Xiaolan Qian, M.D., Ph.D.
- Center for Cancer Research
- National Cancer Institute
- Building 37, Room 4112
- Bethesda, MD 20892-4263
Dr. Qian’s major research interests have focused on the impact of certain oncogenes and tumor suppressor genes on normal and neoplastic cell growth and signaling. Her recent studies have included the use of cell biological approaches to understand growth and signaling differences that result from the perturbation of protein kinases (Her-2, EGFR, Src, FAK, Cdk4/6), tumor suppressors (DLC1, p15/p16), cell-cell adhesions (E-cadherin), focal adhesions (talin, tensin, vinculin, paxillin, integrins), and the regulation of small GTPases (Ras, Rap, Rho, Cdc42) by oncogenic GEFs or tumor suppressive GAPs.
Areas of Expertise
My major projects have focused on cell growth and signaling affected by certain oncogenes and tumor suppressors. In one of my early studies in this area, I explored that tumor suppressor E-cadherin (an essential adhesion protein) can negatively regulate, in an adhesion-dependent manner, the ligand-dependent activation of divergent classes of receptor tyrosine kinases (RTKs), by inhibiting their ligand-dependent activation in association with decreases in receptor mobility and in ligand-binding affinity.
Abrogation of E-cadherin regulation may contribute to the frequent ligand-dependent activation of RTK in tumors. In a collaborative project with Dr. Eugene Santos, I found that the two Ras-specific exchanging factors, Sos1 and Sos2, differ in placenta expression and signaling properties in conjunction with EGFR or v-Src. In collaboration with Dr. Nicolae Popescu, I worked on deleted in liver cancer-1 (DLC-1), a tumor suppressor with Rho-specific GAP activity. I developed a series of assays that determined the full activity of DLC1 requires its specific interaction with several focal adhesion proteins (such as tensin, talin, FAK, vinculin, etc). I also demonstrated that the Src-dependent phosphorylation on tensin-3 protein, including in its SH2 domain, is critical to its tumorigenic and metastatic activities.
My most recent project is focused on the regulation of the Dbl oncogene, a guanine exchanging factor for Rho/Cdc42. The post-translational modification on Dbl by certain kinase on the DH and/or PH domains make important contributions to modulating its GEF activity and bioactivity.
In addition to these projects within LCO, I have established collaborative projects with several extramural laboratories. Two other collaborative efforts are to further understand the molecular details of the interaction between DLC1 and talin with an excellent structural biologist, Dr. Igor Barsukov, at the University of Liverpool, United Kingdom, and to explore the mechanism of DLC1 negative regulation on talin with an integrin expert, Dr. Sandford Shattil, at the University of California San Diego.
E-cadherin-mediated adhesion inhibits ligand-dependent activation of diverse receptor tyrosine kinases
Inactivation of the Dlc1 gene cooperates with downregulation of p15INK4b and p16Ink4a, leading to neoplastic transformation and poor prognosis in human cancer
Full activity of the deleted in liver cancer 1 (DLC1) tumor suppressor depends on an LD-like motif that binds talin and focal adhesion kinase (FAK)

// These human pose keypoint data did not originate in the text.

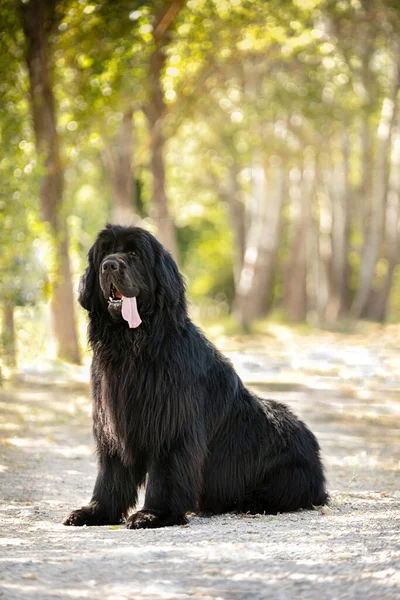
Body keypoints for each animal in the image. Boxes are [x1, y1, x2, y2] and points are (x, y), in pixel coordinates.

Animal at [63, 225, 328, 528]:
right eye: (105, 252)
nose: (109, 265)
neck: (135, 347)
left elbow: (166, 473)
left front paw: (154, 514)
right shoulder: (113, 427)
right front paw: (97, 511)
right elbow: (111, 474)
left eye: (134, 254)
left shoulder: (172, 426)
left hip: (287, 475)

The Tensin-3 protein, including its SH2 domain, is phosphorylated by Src and contributes to tumorigenesis and metastasis
Oncogenic inhibition by a deleted in liver cancer gene requires cooperation between tensin binding and Rho-specific GTPase-activating protein activities
Xiaolan Qian, M.D., Ph.D.
Dr. Qian completed her M.B. in pediatrics and M.S. in biochemistry at Shanghai Second Medical University, Shanghai, China. She also obtained a certificate issued by the ECFMG (Educational Commission for Foreign Medical Graduates) in the U.S.A. for training in human genetics at the University of Pennsylvania School of Medicine (Philadelphia, PA). Dr. Qian then earned a Ph.D. in biology at the University of Pennsylvania. Her thesis work was completed in Dr. Mark Greene's laboratory. It elucidates the mechanism of inter-receptor activation by the tyrosine kinases EGFR and erbB2, and their cooperation in cellular signaling and biology. After a postdoctoral fellowship in Dr. Greene’s laboratory, she joined the Laboratory of Cellular Oncology (LCO) at CCR. Her major projects in LCO have included the use of cell biological approaches to understand normal and neoplastic cell growth and signaling resulting from the perturbation of cell-cell adhesions, and the regulation of small GTPases (such as Ras, Rap, Rho and Cdc42) by oncogenic GEFs or tumor suppressive GAPs.